**TEXT PASSAGE**:

-- Opening Marker --

The following datasets are two examples. The proc sql determines whether there is a value or nor under each variable starting with time_. My problem is that we have lots of datasets to evaluate and 20 variables as time_.
data ds1;
input ID pair type time_3 time_6 time_9 time_18;
datalines;
1 1 a 111 134 . .
2 1 b 110 . 123 .
3 2 a . 131 . 120
4 2 b . . . 123;
run;
data ds2;
input ID pair type time_3 time_9 time_15;
datalines;
1 1 a 111 134 .
2 1 b 110 . 123
3 2 a . 131 .

-- Closing Marker --

**APPLY WHAT YOU READ**:
[a] Answer these questions about the SAS forum post:
(i) How many variables starting with time_ does the poster say they have?
(ii) Which time_ variables does the input statement for ds2 read?
(iii) In ds1, what value does ID 3 have for time_18?
[b] In the SAS forum post, rename "datasets" to "data sets" and write out the stretch from "The following datasets" through "variables as time_.".
The entries that follow have nothing to do with these tasks.

**INFORMATION**:
-- Opening Marker --

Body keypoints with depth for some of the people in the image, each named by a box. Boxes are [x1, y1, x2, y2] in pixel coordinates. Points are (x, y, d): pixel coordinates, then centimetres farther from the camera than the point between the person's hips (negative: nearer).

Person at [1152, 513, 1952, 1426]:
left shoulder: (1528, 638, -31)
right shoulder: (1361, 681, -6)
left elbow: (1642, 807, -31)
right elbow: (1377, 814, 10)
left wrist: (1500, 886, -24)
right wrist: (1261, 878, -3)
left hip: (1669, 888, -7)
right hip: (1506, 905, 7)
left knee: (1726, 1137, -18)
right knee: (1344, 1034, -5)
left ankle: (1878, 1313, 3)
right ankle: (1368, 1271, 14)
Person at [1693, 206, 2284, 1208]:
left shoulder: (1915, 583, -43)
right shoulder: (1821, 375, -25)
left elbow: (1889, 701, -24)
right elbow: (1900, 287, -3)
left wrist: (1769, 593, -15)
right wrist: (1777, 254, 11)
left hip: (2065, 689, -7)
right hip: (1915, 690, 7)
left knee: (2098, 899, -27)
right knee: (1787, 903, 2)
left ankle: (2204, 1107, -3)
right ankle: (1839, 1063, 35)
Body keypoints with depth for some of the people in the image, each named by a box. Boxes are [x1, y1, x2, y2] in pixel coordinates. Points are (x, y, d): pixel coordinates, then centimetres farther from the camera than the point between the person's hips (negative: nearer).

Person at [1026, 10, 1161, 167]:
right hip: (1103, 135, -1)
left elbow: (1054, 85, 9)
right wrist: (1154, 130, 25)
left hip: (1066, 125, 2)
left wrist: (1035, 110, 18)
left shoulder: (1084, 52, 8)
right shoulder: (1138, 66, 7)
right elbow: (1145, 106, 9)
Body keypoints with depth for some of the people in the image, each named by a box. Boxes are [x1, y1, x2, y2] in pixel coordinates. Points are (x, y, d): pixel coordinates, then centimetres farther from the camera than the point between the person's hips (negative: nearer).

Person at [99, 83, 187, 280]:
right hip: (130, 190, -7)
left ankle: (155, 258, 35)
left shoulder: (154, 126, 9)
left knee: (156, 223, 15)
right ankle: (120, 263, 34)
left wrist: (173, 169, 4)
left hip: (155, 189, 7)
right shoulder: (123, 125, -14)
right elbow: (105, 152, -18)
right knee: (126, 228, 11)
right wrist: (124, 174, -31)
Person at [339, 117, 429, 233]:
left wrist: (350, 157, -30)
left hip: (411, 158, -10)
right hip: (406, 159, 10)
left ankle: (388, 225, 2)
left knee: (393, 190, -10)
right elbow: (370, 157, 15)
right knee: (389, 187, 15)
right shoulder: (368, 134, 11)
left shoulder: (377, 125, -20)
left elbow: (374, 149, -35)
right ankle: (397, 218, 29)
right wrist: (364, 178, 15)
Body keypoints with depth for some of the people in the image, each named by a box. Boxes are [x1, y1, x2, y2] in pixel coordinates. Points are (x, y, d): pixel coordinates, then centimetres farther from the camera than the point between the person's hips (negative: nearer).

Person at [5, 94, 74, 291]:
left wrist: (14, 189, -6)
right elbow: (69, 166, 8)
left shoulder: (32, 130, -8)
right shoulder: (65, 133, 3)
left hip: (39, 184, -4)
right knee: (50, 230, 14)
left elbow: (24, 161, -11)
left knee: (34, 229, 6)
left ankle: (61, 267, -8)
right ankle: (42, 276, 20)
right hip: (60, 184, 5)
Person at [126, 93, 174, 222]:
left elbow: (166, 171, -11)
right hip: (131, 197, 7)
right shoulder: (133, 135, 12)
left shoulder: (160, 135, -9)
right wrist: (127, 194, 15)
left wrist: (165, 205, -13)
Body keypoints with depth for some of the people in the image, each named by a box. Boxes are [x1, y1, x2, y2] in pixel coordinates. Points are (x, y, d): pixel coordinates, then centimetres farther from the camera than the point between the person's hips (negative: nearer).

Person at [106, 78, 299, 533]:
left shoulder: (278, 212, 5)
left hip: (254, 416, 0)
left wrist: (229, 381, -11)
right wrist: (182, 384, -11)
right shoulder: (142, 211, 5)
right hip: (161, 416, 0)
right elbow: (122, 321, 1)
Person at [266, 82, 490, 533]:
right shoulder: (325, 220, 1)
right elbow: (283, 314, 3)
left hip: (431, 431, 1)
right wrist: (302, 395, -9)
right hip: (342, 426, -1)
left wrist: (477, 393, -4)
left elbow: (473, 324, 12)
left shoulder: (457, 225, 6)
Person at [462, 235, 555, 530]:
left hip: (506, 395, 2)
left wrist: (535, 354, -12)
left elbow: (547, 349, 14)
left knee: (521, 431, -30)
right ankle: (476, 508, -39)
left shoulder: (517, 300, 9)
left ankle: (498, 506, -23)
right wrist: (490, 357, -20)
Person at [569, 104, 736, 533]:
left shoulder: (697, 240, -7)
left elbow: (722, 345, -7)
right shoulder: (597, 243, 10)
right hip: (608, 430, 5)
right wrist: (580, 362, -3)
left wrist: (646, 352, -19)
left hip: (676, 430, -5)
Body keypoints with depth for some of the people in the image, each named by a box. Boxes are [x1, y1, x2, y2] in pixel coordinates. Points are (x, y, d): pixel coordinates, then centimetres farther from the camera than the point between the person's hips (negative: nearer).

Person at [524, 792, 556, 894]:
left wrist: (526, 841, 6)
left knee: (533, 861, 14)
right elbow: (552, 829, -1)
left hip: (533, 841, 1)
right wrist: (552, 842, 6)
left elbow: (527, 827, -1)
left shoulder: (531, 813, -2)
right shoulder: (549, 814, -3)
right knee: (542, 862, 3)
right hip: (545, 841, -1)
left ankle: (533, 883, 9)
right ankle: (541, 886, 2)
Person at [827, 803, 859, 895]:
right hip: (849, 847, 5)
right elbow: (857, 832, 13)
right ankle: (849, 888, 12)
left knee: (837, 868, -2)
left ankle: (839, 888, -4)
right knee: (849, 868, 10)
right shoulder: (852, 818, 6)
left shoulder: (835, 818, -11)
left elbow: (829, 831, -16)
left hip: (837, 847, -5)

-- Closing Marker --

**SOLVED TASKS**:
[a]
(i) 20
(ii) time_3, time_9 and time_15
(iii) 120

[b]
The following data sets are two examples. The proc sql determines whether there is a value or nor under each variable starting with time_. My problem is that we have lots of data sets to evaluate and 20 variables as time_.